Evandromyia chacuensis is a species of sand fly first circumscribed in 2018 from specimens collected in Argentina.[1] It is the 12th species currently described in the subgenus Barrettomyia.[2]
The males and females are both about 2-3mm in length, medium in size when compared to other phlebotomines, and light brown in general color.[1]
The type specimens were collected in three municipalities of Argentina's Chaco province: Misión Nueva Pompeya in the Dry Chaco ecoregion in the north of the province, and Colonia Benítez and Resistencia in the Humid Chaco ecoregion in the south of the province.[1]
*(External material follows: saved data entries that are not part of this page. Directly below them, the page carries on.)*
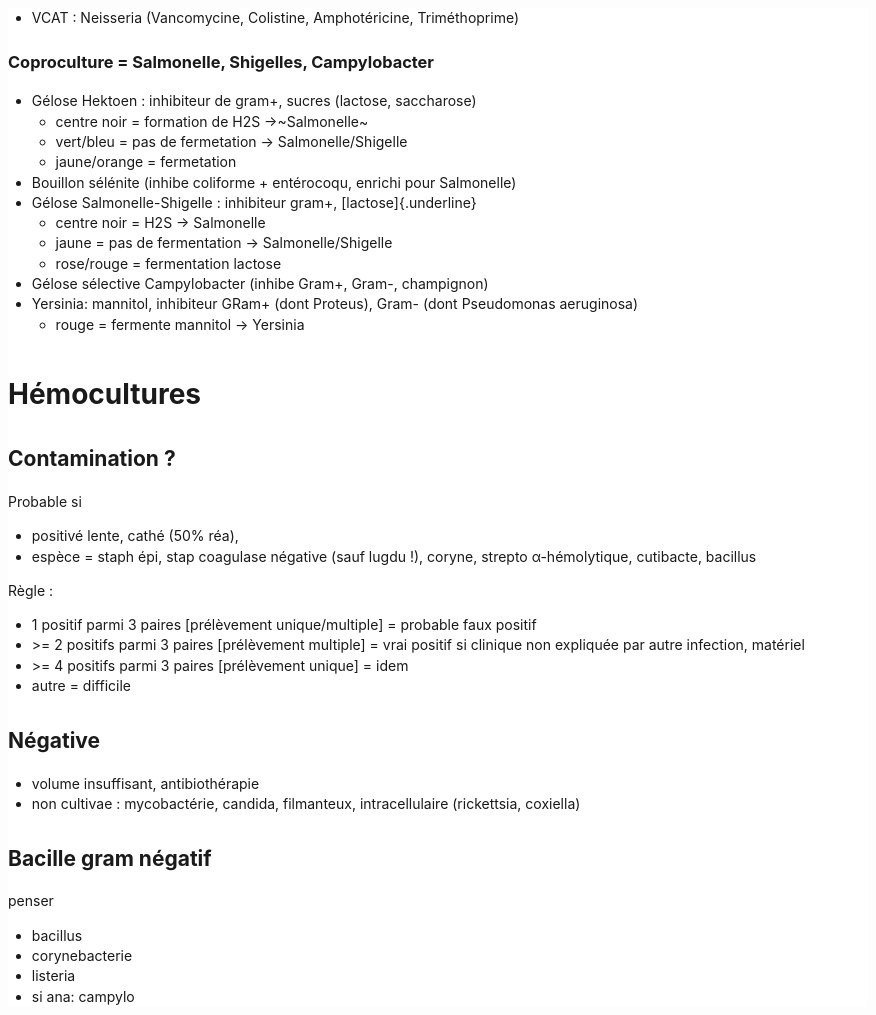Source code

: -   VCAT : Neisseria (Vancomycine, Colistine, Amphotéricine,
    Triméthoprime)

### Coproculture = Salmonelle, Shigelles, Campylobacter

-   Gélose Hektoen : inhibiteur de gram+, sucres (lactose, saccharose)
    -   centre noir = formation de H2S →~Salmonelle~
    -   vert/bleu = pas de fermetation → Salmonelle/Shigelle
    -   jaune/orange = fermetation
-   Bouillon sélénite (inhibe coliforme + entérocoqu, enrichi pour
    Salmonelle)
-   Gélose Salmonelle-Shigelle : inhibiteur gram+, [lactose]{.underline}
    -   centre noir = H2S → Salmonelle
    -   jaune = pas de fermentation → Salmonelle/Shigelle
    -   rose/rouge = fermentation lactose
-   Gélose sélective Campylobacter (inhibe Gram+, Gram-, champignon)
-   Yersinia: mannitol, inhibiteur GRam+ (dont Proteus), Gram- (dont
    Pseudomonas aeruginosa)
    -   rouge = fermente mannitol → Yersinia

# Hémocultures

## Contamination ?

Probable si

-   positivé lente, cathé (50% réa),
-   espèce = staph épi, stap coagulase négative (sauf lugdu !), coryne,
    strepto α-hémolytique, cutibacte, bacillus

Règle :

-   1 positif parmi 3 paires \[prélèvement unique/multiple\] = probable
    faux positif
-   \>= 2 positifs parmi 3 paires \[prélèvement multiple\] = vrai
    positif si clinique non expliquée par autre infection, matériel
-   \>= 4 positifs parmi 3 paires \[prélèvement unique\] = idem
-   autre = difficile

## Négative

-   volume insuffisant, antibiothérapie
-   non cultivae : mycobactérie, candida, filmanteux, intracellulaire
    (rickettsia, coxiella)

## Bacille gram négatif

penser

-   bacillus
-   corynebacterie
-   listeria
-   si ana: campylo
Sand flies of the genus Evandromyia are among the most numerous and widely distributed sand flies in Argentina, so this new species may be found to play a role in the numerous leishmaniasis outbreaks that have occurred over the past 20 years in the Chaco bioregion, where an increasing number of cases are associated with periurban transmission.[1] Some species of phlebotomine sand flies are able to transmit the causative agents of Bartonelloses and phleboviral diseases to susceptible mammalian hosts.
The new species name chacuensis was derived from the Quechua word "chacú", connoting a name of a hunting territory or a hunting technique, from which the Hispanic place name Chaco was derived,[1] and the Latin adjectival suffix "-ensis," meaning “originating in.”